Opposites Attract, Repel, or Define

I have been reading Rob Bell's book titled Love Wins.  He asks all the questions I ask and comes up with some of my answers.  He corrects one of my mistakes when he emphasizes that we may not be able to answer the hard questions, but we can, should, must respond to them.  My daughter asks some of these questions:  What did I do to deserve Rheumatoid Arthritis?  How am I serving God in this painful and crippled existence?  What now?

On pages 58 and 59 Bell tries to get at an understanding of time and existence that human beings have difficulty with.  He views eternity, not as a physical, endless expanse into the future, but a different plane of existence altogether.  I take that to mean that eternity can be a very present reality.  I agree with Bell.  I find reality in heavenly things and understanding; truths that I cannot grasp in a physical realm are easy and common in a spiritual state.

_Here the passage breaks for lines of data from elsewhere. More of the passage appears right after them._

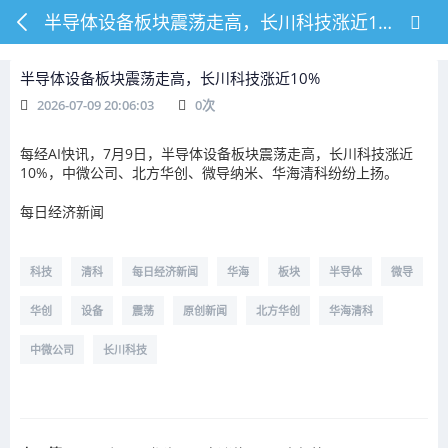
半导体设备板块震荡走高，长川科技涨近10%
半导体设备板块震荡走高，长川科技涨近10%
2026-07-09 20:06:03
0
次
每经AI快讯，7月9日，半导体设备板块震荡走高，长川科技涨近
10%，中微公司、北方华创、微导纳米、华海清科纷纷上扬。
每日经济新闻
科技
清科
每日经济新闻
华海
板块
半导体
微导
华创
设备
震荡
原创新闻
北方华创
华海清科
中微公司
长川科技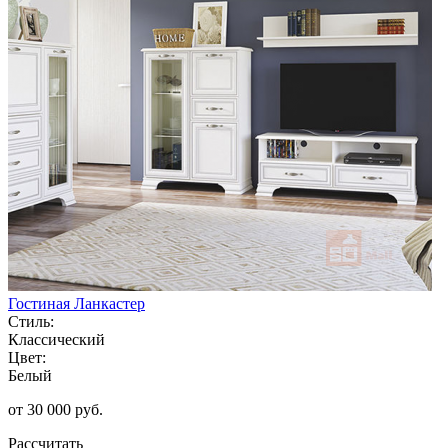
Гостиная Ланкастер
Стиль:
Классический
Цвет:
Белый
от 30 000 руб.
Рассчитать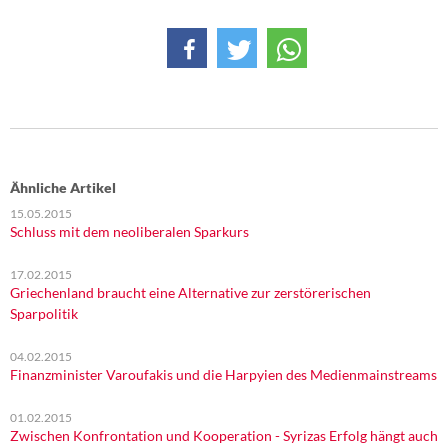
Ähnliche Artikel
15.05.2015
Schluss mit dem neoliberalen Sparkurs
17.02.2015
Griechenland braucht eine Alternative zur zerstörerischen
Sparpolitik
04.02.2015
Finanzminister Varoufakis und die Harpyien des Medienmainstreams
01.02.2015
Zwischen Konfrontation und Kooperation - Syrizas Erfolg hängt auch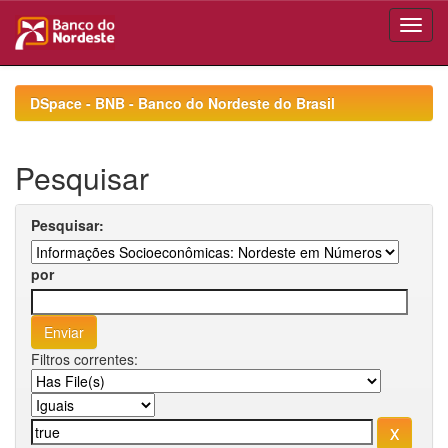
Skip
navigation
DSpace - BNB - Banco do Nordeste do Brasil
Pesquisar
Pesquisar:
por
Filtros correntes: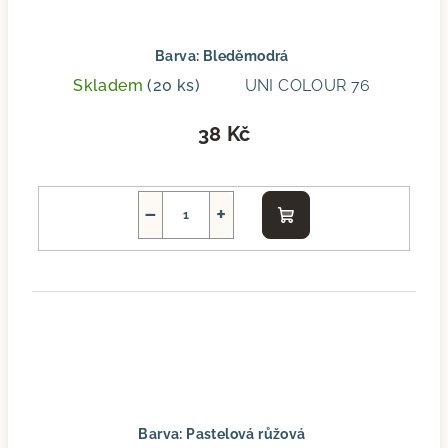
Barva: Bleděmodrá
Skladem
(20 ks)
UNI COLOUR 76
38 Kč
−
+
Do
košíku
Barva: Pastelová růžová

Here may be the hardest place for me to connect with Rob Bell.  In Mark 10:25-31 the Bible records the words of Jesus:
25 It is easier for a camel to go through the eye of a needle than for a rich man to enter the kingdom of God.”
 26 The disciples were even more amazed, and said to each other, “Who then can be saved?”
 27 Jesus looked at them and said, “With man this is impossible, but not with God; all things are possible with God.”
 28  Peter said to him, “We have left everything to follow you!”
   29 “I tell you the truth,” Jesus replied, “no one who has left home or brothers or sisters or mother or father or children or fields for me and the gospel 30 will fail to receive a hundred times as much in this present age (homes, brothers, sisters, mothers, children and fields—and with them, persecutions) and in the age to come, eternal life. 31 But many who are first will be last, and the last first.” (NIV)

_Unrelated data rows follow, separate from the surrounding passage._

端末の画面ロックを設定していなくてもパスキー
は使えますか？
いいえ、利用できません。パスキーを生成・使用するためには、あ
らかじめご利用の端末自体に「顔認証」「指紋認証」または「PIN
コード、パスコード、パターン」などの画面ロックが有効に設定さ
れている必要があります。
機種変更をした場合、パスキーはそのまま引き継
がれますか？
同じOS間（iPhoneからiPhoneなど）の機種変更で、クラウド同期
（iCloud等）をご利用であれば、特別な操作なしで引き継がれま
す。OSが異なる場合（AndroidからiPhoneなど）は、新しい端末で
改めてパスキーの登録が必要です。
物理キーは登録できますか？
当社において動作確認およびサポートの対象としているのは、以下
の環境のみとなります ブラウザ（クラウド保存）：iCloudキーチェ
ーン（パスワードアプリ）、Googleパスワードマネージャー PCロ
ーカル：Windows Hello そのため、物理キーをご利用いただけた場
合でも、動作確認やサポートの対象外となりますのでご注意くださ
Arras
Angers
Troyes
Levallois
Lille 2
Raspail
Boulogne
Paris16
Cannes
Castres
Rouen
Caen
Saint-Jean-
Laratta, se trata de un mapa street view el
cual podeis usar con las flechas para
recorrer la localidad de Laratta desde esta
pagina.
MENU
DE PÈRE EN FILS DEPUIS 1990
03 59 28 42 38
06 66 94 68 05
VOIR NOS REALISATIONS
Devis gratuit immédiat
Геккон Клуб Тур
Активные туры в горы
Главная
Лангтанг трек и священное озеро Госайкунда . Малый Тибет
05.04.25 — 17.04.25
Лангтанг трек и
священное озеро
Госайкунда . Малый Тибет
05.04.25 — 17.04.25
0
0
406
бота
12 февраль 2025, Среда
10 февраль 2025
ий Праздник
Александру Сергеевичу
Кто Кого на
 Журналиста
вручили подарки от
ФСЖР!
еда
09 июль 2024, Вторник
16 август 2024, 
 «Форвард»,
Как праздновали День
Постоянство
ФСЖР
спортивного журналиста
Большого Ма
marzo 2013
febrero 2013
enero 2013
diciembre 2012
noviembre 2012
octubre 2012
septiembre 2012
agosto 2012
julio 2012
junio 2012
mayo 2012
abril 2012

Rob Bell insists that heaven is here.  I agree that we are connected to there, to heaven.  Our hope is there, but it begins here.  This is the hardest concept for me to master, to have faith in the realities the Bible promises while my experiences are confined to the physical and tangible.  Well, not altogether.  Sometimes I have been in tune with heaven and rejoiced in its splendor, but it was a brief sojourn, and the jarring reality of earthbound activities returned with force.

So how can I as a physical and fallible human ever understand and appreciate the promises of heaven and eternal life?  I am afraid  that trying to fit heaven into an earthly reality deminishes the prospect. and perhaps I am missing some part of Rob Bell's argument.  I may need to give the book a closer read. The truth is I don't want heaven to be here.  I want the promises to be only a reflection, a hint of what heaven will be; these hints are just something to spur me on to the full reality of God's glory.

One theory found in the field of literary theory is called binary opposition.  We define things as black or white, up or down, heaven or hell, life or death, time or eternity.  Opposites are used to define the subject by what it is not.    Heaven is defined in terms we use as earthly surperlatives--choirs of angesl, crystal sea, golden streets.  In one passage Bell suggests that heaven and hell is like the celebration with the prodigal son and the sadness of the older brother.  If hell is not punishment and torment, is heaven still joy and exaltation?  All our metaphors collapse when we examine them too closely.  Heaven and hell will be revealed in that other dimension, and now we only throw darts at the target hoping to get a bull's eye.

I am afraid my attempts to grasp this idea have only muddied the water.  I may need to start over.